Financial Times FT.com

New data dent hopes of German recovery

By Ralph Atkins in Frankfurt, Bertrand Benoit in Berlin and George Parker in Brussels

Published: January 31 2006 09:06 | Last updated: January 31 2006 21:54

Unexpectedly poor German retail sales and unemployment data on Tuesday set back hopes that Europe’s largest economy is making a comeback and took some of the shine off the eurozone’s economic outlook.

The 1.4 per cent fall in December’s retail sales and rise in the unadjusted joblessness total to above 5m last month heightened fears that German growth weakened significantly after strong growth in the third quarter of last year. They came despite a European Commission survey showing economic sentiment in Germany and across the eurozone had reached levels of optimism not seen since the first half of 2001.

The figures will encourage the European Central Bank to take a cautious stance at its rate-setting meeting tomorrow as it plans the next rise in borrowing costs, possibly in March.

Economic activity in the eurozone, which has seen years of sluggish growth, picked up in the second half of last year, brightening the outlook for the 12-country region. In Germany, industrial confidence has soared, lifted by strong exports and a new optimism in boardrooms after years of cost-cutting and restructuring.

Joaquin Almunia, European Union monetary affairs commissioner, will this month upgrade his 1.9 per cent eurozone growth projection for 2006, following a decision to make official forecasts four times a year in future, rather than just publishing in spring and sutumn. Although Mr Almunia has said growth is unlikely to reach 2.5 per cent this year, Commission forecasting models predict it will comfortably surpass 2 per cent.

Hopes of a sustained eurozone recovery have assumed German consumer spending would eventually recover after four years of declines or weak growth. Sentiment surveys pointed to a recent improvement. But Tuesday’s data for the Christmas month suggested consumer spending fell in the last three months of 2005 – for the fourth successive quarter. Retail sales in December were 1.6 per cent lower than in December 2004.

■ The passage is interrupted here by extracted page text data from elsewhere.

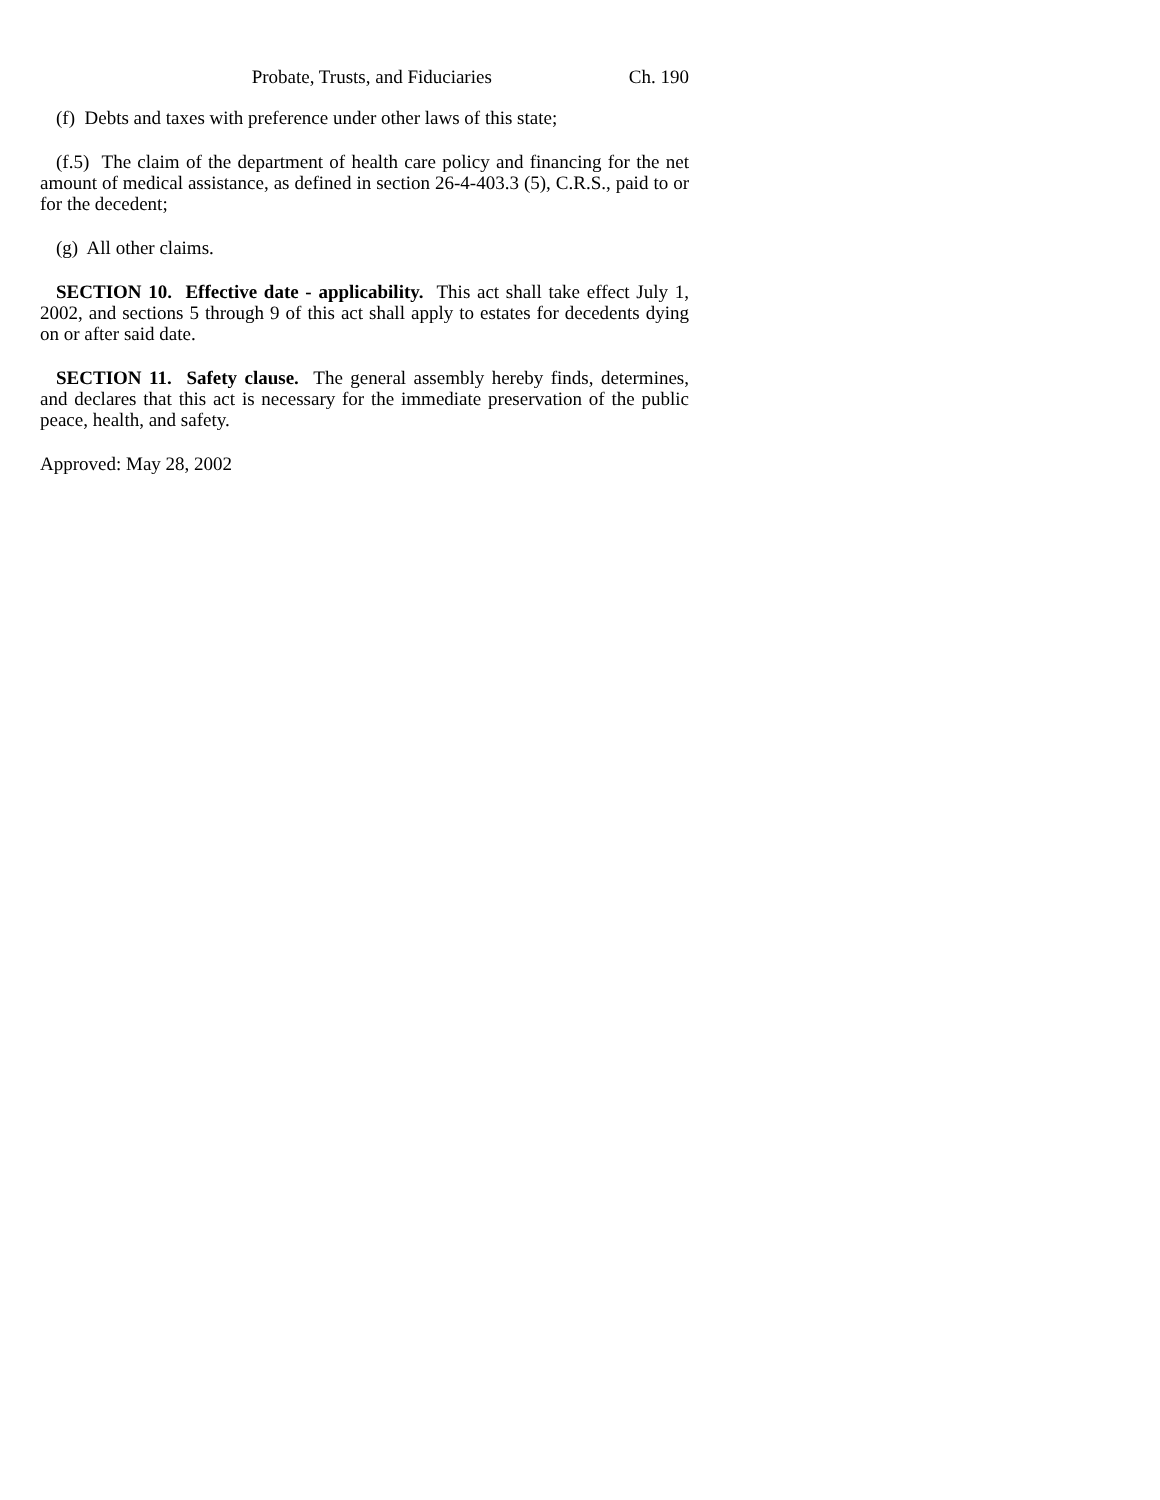Probate, Trusts, and Fiduciaries Ch. 190
(f) Debts and taxes with preference under other laws of this state;
(f.5) The claim of the department of health care policy and financing for the net amount of medical assistance, as defined in section 26-4-403.3 (5), C.R.S., paid to or for the decedent;
(g) All other claims.
SECTION 10. Effective date - applicability. This act shall take effect July 1, 2002, and sections 5 through 9 of this act shall apply to estates for decedents dying on or after said date.
SECTION 11. Safety clause. The general assembly hereby finds, determines, and declares that this act is necessary for the immediate preservation of the public peace, health, and safety.
Approved: May 28, 2002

The rise in unadjusted unemployment above the symbolic 5m figure for the first time since March last year will weigh on consumer sentiment. On a seasonally adjusted basis, the number of jobseekers rose by 69,000 this month, taking the unemployment rate to 11.3 per cent. “I would be more confident in the rebound if jobs were being created faster,” said Dirk Schumacher, economist at Goldman Sachs.

Franz Müntefering, labour minister, said the labour market figures were “an incentive to proceed with our growth-boosting measures, social security and labour market reforms”.

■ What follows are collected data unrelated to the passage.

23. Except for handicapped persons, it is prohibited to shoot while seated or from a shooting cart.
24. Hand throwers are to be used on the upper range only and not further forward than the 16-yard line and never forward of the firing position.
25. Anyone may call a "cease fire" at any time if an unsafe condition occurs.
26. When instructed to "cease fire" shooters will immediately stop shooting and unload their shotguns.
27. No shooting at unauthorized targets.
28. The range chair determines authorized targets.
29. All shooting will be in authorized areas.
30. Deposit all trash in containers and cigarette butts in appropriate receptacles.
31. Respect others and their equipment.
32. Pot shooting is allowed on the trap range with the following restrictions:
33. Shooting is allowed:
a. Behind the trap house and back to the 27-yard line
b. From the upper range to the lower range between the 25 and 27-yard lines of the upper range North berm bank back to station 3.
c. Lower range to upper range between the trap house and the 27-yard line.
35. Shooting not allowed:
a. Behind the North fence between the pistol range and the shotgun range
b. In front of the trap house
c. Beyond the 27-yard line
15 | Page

Doubts were raised about the accuracy of Tuesday’s data and retail sales might have rebounded in January as Germans took advantage of special offers. But the figures were consistent with the long running trend whereby robust exports and rising corporate investment have stubbornly refused to translate into jobs and stronger consumer demand.

HDE, the retailers’ federation, said the federal statistical office’s retail sales figures contradicted anecdotal evidence of brisk business by its members in December.

The Nuremberg-based Federal Labour Agency said the distorting effects of a change in the date of labour market data collection and cold weather since Christmas, meant the underlying trend of a gradual labour market improvement remained intact.

Economists also took comfort from a European Commission survey showing overall eurozone economic sentiment at the highest level since June 2001, with an improvement in Germany offsetting falls in Spain and a stable picture in France.